Abstract 125: Low-Grade Chronic Infection Induces Vascular Dysfunction and Remodeling in Salt Sensitive Hypertension

Abstract

According to the new AHA guidelines, over half of Americans have hypertension. Multiple factors contribute to hypertension including genetics, diet, stress, and infection. N-formyl peptides (NFPs) are a potent chemoattractant that bind formyl peptide receptors (FPR), an innate immune receptor. Interestingly, the only source of NFPs are bacteria and mitochondria, which evolved from bacteria. We have observed that FPR is expressed in arteries and its activation with bacterial (fMLPs) or mitochondrial (FMIT) NFPs induces vascular remodeling via actin polymerization.

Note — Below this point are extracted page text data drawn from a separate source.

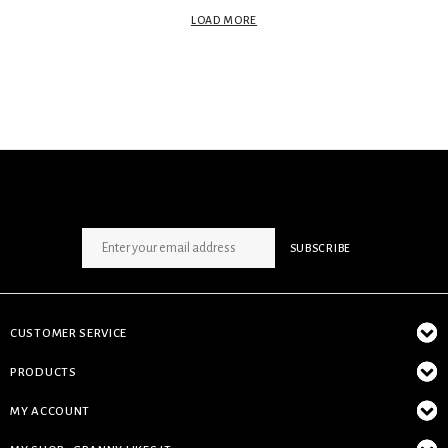
LOAD MORE
SIGN UP NEWSLETTER
SUBSCRIBE
CUSTOMER SERVICE
PRODUCTS
MY ACCOUNT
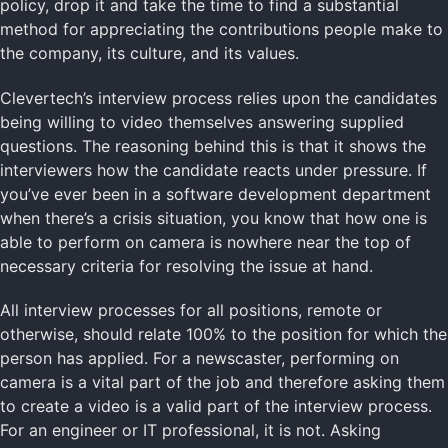
policy, drop it and take the time to find a substantial
method for appreciating the contributions people make to
the company, its culture, and its values.
Clevertech’s interview process relies upon the candidates
being willing to video themselves answering supplied
questions. The reasoning behind this is that it shows the
interviewers how the candidate reacts under pressure. If
you’ve ever been in a software development department
when there’s a crisis situation, you know that how one is
able to perform on camera is nowhere near the top of
necessary criteria for resolving the issue at hand.
All interview processes for all positions, remote or
otherwise, should relate 100% to the position for which the
person has applied. For a newscaster, performing on
camera is a vital part of the job and therefore asking them
to create a video is a valid part of the interview process.
For an engineer or IT professional, it is not. Asking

Given that increased gut permeability is present in hypertension, we questioned if bacterial NFPs derived from a leaky gut also play a role in hypertension. We hypothesized that bacterial NFPs activate FPR leading to vascular dysfunction and remodeling. We used male (6 weeks) Dahl Resistant (DR) and Sensitive (DS) rats on a low (0.3 %) or high salt (2 %) diet for 9 weeks. After 6 weeks some animals on high salt received water + antibiotic [neomycin (NEO), 0.5 g/L or amoxicillin (AMO), 50 mg/kg/day) for 3 weeks to decrease bacterial levels. Statistics: t-test *p<0.05. We observed that FPR mRNA expression was increased in aorta from DS (low-salt) when compared to DR (low-salt) (DR: 0.96 ± 0.7 vs. DS: 1.3 ± 1.7*), suggesting that FPR is activated prior to the onset of hypertension. High-salt diet increased FPR mRNA expression in aorta from DR, but did not exacerbate it in DS compared to DS (low-salt). Phenylephrine and acetylcholine concentration-response curves (1nM – 1μM) were performed in mesenteric resistance arteries using wire myography. Due to increased arterial stiffness from severe hypertension in DS (high salt), these rats showed a decrease in contraction compared to DR. DS treated with NEO or AMO ameliorated this response (tension (mN): Emax: DS 11 ± 4 vs. DS+ NEO 17 ± 2*, S + AMO 17 ± 0.9*). No changes were observed in the relaxation curve. Using pressure myograph, it was observed that NEO and AMO reverted vascular remodeling [wall thickness (μm): DS 55 ± 4 vs. DS + NEO 38 ± 9* and DS + AMO 31± 9*; cross sectional area (μm 2 ): DS 45,624 ± 1370 vs. DS + NEO 28,700 ± 8370* and DS + AMO 23,276 ± 9775*]. We concluded that low-grade chronic infection plays a role in vascular dysfunction and remodeling observed in hypertension.